朝日新聞掲載『白鶴亮翅』多和田葉子作溝上幾子画

 確かに「不気味な」書き込みだ。
 書き込みはともかくとして、引っ越しに日本とドイツの違いがでていると思った。ドイツは業者を頼んでいても、なんとなく友人、知人でワイワイやる雰囲気が残っているようだ、
 日本にもこの感じはあった。
  人間関係の変化違いだろう。日本的な良さが、意外にもドイツに残っていたと感じた。

朝日新聞掲載『白鶴亮翅』多和田葉子作溝上幾子画

 ちょっと奇妙な老人が出てきたと思っていたら、今度はやたら素敵な若者が登場する。
 初対面の主人公を、自分のバンドに誘う学生などは、年齢や国籍など関係なく、素敵にみえる。

朝日新聞掲載『白鶴亮翅』多和田葉子作溝上幾子画


 引っ越しにかかわる人たちが書かれている。
 引っ越し会社のチーフのオランダ人の経歴などはいかにも、今の若い人の生き方だ。
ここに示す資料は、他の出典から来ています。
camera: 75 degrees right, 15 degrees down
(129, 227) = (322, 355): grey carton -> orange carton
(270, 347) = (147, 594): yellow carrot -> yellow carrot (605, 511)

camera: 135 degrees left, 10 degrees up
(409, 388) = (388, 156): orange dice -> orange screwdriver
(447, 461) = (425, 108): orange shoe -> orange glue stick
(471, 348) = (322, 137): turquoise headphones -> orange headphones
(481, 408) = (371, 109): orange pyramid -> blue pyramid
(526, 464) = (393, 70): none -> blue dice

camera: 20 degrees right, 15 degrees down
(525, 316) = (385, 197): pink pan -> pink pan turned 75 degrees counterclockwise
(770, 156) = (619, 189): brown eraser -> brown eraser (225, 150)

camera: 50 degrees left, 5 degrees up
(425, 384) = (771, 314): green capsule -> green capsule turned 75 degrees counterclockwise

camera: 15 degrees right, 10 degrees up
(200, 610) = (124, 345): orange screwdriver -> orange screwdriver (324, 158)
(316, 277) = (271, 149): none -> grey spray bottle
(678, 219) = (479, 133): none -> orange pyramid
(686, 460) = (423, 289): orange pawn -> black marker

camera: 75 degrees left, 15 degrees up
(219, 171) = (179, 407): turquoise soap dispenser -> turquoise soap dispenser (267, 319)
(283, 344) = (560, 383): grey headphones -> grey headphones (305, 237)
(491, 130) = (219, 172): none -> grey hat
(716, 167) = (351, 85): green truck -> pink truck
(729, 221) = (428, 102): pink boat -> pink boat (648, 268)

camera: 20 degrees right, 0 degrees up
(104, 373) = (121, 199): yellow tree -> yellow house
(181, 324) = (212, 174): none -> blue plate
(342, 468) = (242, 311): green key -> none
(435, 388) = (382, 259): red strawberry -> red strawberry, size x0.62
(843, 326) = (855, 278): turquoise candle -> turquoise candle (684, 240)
日本にも若くして、起業する人は増えていると聞くが、このオランダ人の国際性にはかなわないと思う。
 若い人よりあらゆる世代で、海外との交流が少ないと思う。

朝日新聞掲載『白鶴亮翅』多和田葉子作溝上幾子画

  引っ越しの資材の中に見覚えのない書き込みがあった。この設定はまるでミステリー小説のようだ。

  
捨てなければ何年も使われることなく家を狭くしていただけかもしれないのに、捨てたことで心にく刻まれ、後悔の念とともに意識の表面に浮かびあがってくる。

  
世の中、物を持たないシンプルな生活がもてはやされた。私も、引っ越しのときには、物を捨てるのが、かっこいいみたいに、「捨てた」。
 おおいに、後悔している。
  特に、絵本は今あれば、宝の山だ。子供の時の模型もそうだ。
  物を持っていられる空間があることが、文化の基本だと思う。